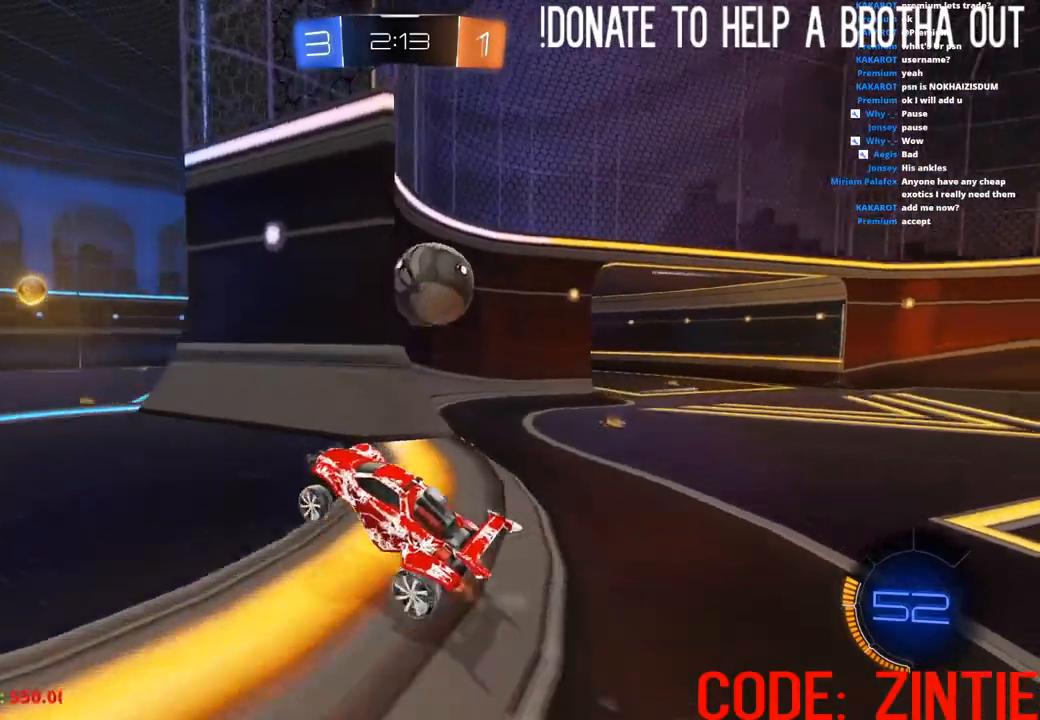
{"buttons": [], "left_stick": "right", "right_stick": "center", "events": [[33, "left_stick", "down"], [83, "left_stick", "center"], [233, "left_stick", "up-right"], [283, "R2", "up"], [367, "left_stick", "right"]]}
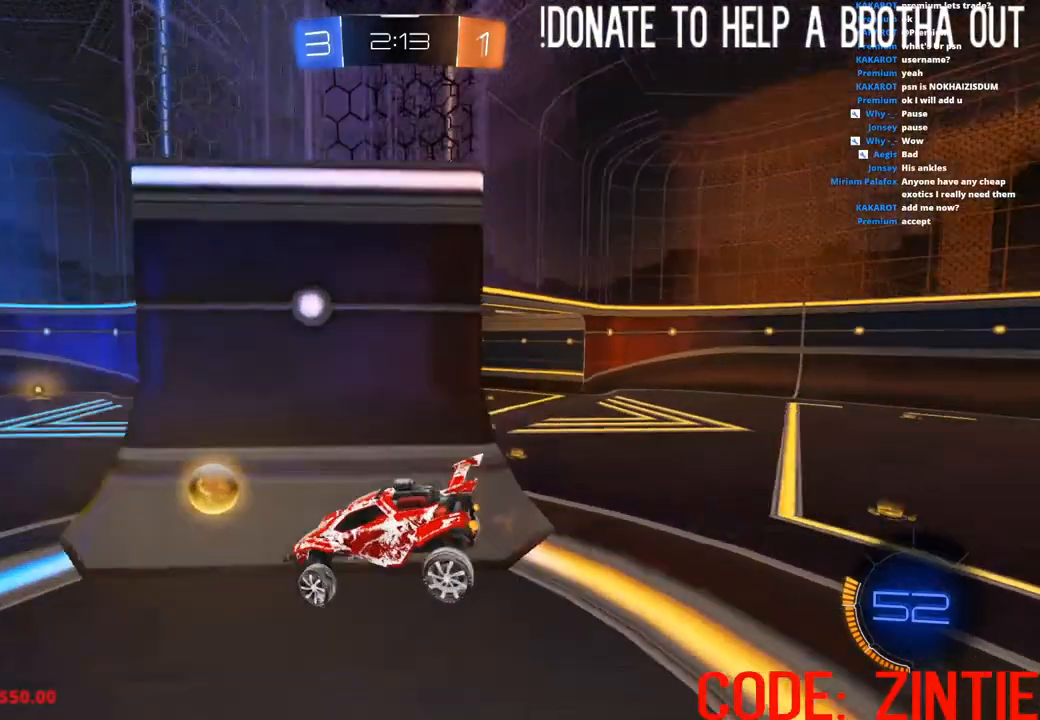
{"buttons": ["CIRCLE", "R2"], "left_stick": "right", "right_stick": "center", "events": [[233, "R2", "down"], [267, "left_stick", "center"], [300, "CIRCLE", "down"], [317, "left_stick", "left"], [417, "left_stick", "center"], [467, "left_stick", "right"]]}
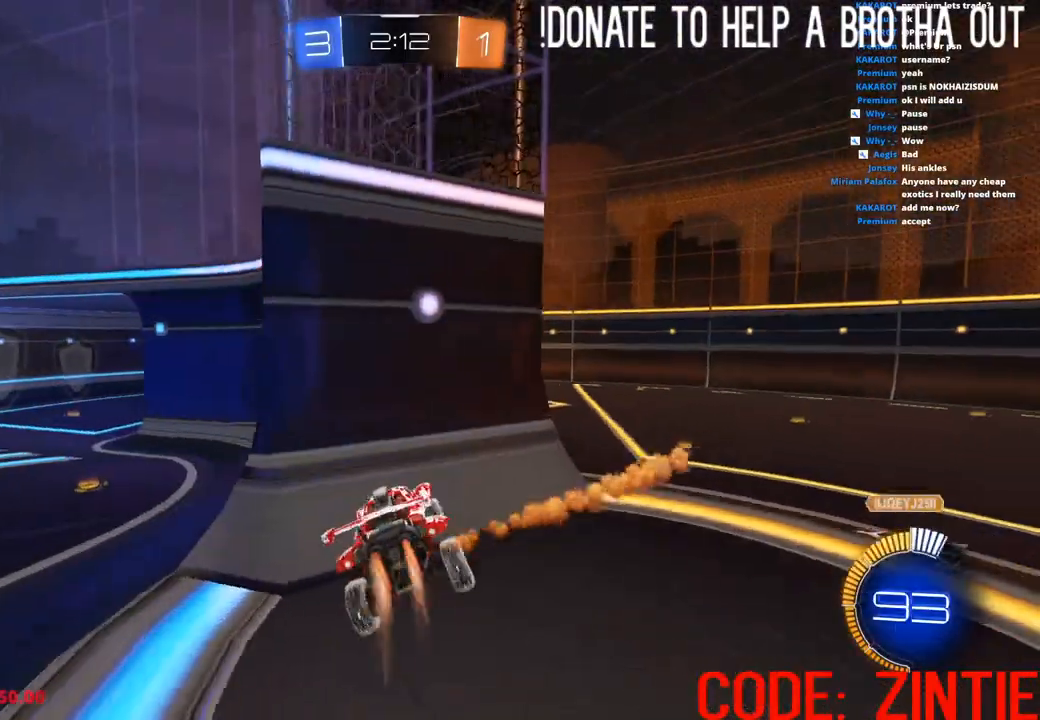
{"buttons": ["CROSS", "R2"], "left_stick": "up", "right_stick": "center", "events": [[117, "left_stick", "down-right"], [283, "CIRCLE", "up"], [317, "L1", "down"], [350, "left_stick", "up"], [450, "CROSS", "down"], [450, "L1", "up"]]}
· · ·
Omitting all pictures, give the preceding listing again exactly.

◆ THE COMPLETED TASK ◆
{"buttons": [], "left_stick": "right", "right_stick": "center", "events": [[33, "left_stick", "down"], [83, "left_stick", "center"], [233, "left_stick", "up-right"], [283, "R2", "up"], [367, "left_stick", "right"]]}
{"buttons": ["CIRCLE", "R2"], "left_stick": "right", "right_stick": "center", "events": [[233, "R2", "down"], [267, "left_stick", "center"], [300, "CIRCLE", "down"], [317, "left_stick", "left"], [417, "left_stick", "center"], [467, "left_stick", "right"]]}
{"buttons": ["CROSS", "R2"], "left_stick": "up", "right_stick": "center", "events": [[117, "left_stick", "down-right"], [283, "CIRCLE", "up"], [317, "L1", "down"], [350, "left_stick", "up"], [450, "CROSS", "down"], [450, "L1", "up"]]}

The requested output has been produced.